> 待做任务: 下面这篇关于 Prometheus 的练习短文称 CalliCoder 那篇文章"较好"，请用一到三句话说明短文给出的理由。

> 练习短文:
= = = = =
快速认识-使用 Prometheus-EverNote同步_vector cannot contain metrics with the same labels-CSDN博客

本文链接：https://blog.csdn.net/KHZ_222/article/details/130670773

文章深入探讨了Prometheus监控系统，解释了它如何与Micrometer、SpringActuator集成，以及Counter、Gauge、Histogram和Summary等不同类型的指标。文章还讨论了Prometheus的数据处理，包括counter重置和外推法，以及告警规则的编写。此外，还提到了服务发现机制、信号处理中的香农采样定理，以及如何避免向量中出现相同labelset的错误。

摘要生成于 C知道，由 DeepSeek-R1 满血版支持，前往体验 >

背景

Prometheus监控是一概不懂啊，只知道它是个采集监控数据的，PromSQL不会写，弊端不知道，能干什么，不能干什么，这个远远不能满足当前需要。
先从几个疑问开始：

疑问1

actuator中，暴露的metrics和Prometheus是什么关系？
MicroMeter是什么，和Prometheus是什么关系？

点式学习

因为自己搭了Prometheus，开启了SpringActuator( endpoint * )进行上报，但是迟迟没收到数据；于是导出搜刮文章，怎么打通体系的：
VMWare: https://tanzu.vmware.com/developer/guides/spring-prometheus/?utm_source=pocket_saves
CalliCoder: https://www.callicoder.com/spring-boot-actuator-metrics-monitoring-dashboard-prometheus-grafana/?utm_source=pocket_saves 这篇文章较好，它说明需要在Prometheus配置为文件那里需要额外配置才能采集到监控数据：增加metric_path
上手示例 https://www.baeldung.com/micrometer

解答1

metrics和prometheus是同样的数据，以不同的格式展示
Micrometer和SLF4j是类似的东西，定义门面;比如PrometheusMeterRegistry就是继承了MicroMeter的MeterRegistry

Micrometer provides a simple facade over the instrumentation clients for a number of popular monitoring systems. Currently, it supports the following monitoring systems: Atlas, Datadog, Graphite, Ganglia, Influx, JMX, and Prometheus.
= = = = =
> 记录数据:

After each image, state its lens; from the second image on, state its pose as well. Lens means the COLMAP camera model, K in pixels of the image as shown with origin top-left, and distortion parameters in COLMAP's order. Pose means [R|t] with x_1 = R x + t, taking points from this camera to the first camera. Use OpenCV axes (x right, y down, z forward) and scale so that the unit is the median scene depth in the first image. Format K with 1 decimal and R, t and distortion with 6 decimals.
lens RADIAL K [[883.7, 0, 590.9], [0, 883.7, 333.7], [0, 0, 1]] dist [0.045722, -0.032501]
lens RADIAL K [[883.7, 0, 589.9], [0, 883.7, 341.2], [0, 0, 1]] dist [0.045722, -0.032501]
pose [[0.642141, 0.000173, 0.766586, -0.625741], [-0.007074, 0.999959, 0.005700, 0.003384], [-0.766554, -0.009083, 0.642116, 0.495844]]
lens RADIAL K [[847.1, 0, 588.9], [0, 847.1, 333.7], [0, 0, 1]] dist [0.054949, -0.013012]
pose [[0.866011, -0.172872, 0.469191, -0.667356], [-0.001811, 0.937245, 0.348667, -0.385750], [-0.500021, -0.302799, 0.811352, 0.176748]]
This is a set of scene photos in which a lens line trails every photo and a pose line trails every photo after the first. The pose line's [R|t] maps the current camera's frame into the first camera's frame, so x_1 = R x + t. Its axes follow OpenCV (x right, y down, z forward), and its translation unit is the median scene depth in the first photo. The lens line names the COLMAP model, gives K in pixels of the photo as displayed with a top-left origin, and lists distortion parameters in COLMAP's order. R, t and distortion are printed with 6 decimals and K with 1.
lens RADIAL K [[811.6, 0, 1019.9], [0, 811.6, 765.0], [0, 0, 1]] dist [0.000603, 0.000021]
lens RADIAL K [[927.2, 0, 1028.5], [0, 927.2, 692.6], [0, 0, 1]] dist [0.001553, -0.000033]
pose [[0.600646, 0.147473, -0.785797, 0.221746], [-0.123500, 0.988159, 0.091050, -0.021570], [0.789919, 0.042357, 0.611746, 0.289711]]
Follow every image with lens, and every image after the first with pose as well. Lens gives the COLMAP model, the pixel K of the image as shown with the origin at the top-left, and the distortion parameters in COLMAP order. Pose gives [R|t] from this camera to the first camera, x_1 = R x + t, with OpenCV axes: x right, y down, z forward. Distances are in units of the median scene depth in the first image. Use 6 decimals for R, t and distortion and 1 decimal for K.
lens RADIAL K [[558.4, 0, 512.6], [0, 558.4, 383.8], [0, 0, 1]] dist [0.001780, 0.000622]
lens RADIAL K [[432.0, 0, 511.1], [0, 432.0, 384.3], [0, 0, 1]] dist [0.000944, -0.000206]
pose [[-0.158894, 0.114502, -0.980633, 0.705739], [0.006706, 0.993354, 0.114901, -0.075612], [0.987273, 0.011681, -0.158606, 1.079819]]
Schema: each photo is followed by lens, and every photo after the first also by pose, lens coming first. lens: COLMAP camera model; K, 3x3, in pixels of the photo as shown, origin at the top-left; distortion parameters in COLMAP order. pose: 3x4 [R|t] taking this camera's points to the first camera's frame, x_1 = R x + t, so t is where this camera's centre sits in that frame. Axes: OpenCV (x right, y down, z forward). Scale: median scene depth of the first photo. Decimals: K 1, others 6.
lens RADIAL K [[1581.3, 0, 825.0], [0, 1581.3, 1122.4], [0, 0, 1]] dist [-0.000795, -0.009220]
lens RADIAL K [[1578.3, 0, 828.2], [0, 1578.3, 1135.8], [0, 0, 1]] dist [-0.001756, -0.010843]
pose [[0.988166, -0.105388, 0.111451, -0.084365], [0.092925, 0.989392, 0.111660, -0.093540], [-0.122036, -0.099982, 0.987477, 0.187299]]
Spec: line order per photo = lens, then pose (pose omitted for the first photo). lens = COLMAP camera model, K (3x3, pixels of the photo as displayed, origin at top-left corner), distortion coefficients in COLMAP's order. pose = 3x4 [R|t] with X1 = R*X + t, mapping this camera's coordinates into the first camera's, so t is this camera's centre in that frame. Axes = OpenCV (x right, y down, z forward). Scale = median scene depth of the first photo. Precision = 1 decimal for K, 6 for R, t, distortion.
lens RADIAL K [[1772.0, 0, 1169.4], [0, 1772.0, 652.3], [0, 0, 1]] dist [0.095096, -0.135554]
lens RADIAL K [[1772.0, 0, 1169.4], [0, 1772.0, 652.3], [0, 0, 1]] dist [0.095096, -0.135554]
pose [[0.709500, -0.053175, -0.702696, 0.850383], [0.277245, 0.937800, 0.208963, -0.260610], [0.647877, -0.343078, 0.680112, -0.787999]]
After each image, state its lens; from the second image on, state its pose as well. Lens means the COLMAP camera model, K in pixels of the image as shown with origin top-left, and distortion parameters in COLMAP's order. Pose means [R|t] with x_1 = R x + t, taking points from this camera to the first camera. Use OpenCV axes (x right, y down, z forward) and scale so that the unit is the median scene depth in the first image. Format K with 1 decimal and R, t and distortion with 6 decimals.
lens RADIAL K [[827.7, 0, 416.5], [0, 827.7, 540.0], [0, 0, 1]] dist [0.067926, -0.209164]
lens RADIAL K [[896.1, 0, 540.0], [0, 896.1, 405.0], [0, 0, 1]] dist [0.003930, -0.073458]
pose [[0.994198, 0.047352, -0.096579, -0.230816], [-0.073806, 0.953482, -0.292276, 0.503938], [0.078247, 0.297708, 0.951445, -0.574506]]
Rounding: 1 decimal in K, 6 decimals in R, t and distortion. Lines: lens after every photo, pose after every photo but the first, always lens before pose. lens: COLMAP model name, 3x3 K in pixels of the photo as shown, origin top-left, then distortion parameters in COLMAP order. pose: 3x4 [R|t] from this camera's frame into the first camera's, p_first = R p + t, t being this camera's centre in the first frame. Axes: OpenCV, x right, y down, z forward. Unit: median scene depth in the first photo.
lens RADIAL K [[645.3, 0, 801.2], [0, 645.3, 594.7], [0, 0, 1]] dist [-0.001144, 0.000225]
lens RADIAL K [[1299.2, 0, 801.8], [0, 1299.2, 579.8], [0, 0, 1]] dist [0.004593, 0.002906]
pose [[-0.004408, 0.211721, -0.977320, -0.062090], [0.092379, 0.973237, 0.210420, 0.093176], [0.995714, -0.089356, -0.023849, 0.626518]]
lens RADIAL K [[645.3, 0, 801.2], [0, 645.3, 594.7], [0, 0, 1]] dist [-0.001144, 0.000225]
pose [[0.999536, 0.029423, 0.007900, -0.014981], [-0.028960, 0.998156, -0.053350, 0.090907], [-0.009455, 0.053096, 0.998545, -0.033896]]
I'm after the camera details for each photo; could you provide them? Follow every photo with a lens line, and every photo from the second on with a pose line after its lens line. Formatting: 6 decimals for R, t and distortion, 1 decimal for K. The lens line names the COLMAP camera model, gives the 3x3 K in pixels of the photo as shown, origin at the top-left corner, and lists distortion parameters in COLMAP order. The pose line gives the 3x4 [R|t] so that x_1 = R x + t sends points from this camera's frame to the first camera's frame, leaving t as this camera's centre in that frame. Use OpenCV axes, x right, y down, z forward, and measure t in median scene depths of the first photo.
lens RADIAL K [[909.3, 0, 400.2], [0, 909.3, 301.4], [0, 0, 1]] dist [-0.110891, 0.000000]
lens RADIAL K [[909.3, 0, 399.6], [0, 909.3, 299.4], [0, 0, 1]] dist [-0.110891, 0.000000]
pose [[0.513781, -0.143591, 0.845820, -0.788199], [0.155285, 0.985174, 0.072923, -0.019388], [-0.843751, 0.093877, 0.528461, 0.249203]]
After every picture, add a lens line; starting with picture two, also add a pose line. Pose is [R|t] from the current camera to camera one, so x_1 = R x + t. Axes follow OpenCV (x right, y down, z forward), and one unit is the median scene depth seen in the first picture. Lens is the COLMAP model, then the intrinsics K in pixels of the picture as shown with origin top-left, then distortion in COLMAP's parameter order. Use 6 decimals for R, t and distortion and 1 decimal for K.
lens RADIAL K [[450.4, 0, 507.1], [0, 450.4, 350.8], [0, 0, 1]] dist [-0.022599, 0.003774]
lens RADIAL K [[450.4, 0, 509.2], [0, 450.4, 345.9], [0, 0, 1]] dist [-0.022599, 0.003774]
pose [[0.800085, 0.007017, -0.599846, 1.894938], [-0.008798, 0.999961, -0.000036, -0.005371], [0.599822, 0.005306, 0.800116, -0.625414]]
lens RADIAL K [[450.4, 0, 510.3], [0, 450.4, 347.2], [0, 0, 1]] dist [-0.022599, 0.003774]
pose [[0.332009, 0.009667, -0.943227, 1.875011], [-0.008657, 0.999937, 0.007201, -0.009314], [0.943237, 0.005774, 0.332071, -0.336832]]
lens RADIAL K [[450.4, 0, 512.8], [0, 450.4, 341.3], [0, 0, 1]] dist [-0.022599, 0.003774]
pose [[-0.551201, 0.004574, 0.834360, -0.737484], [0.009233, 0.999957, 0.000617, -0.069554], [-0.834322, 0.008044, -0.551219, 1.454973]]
= = = = =
> 任务解答: 因为那篇文章说明了要采集到监控数据，需要在 Prometheus 的配置文件里做额外配置，即增加 metric_path。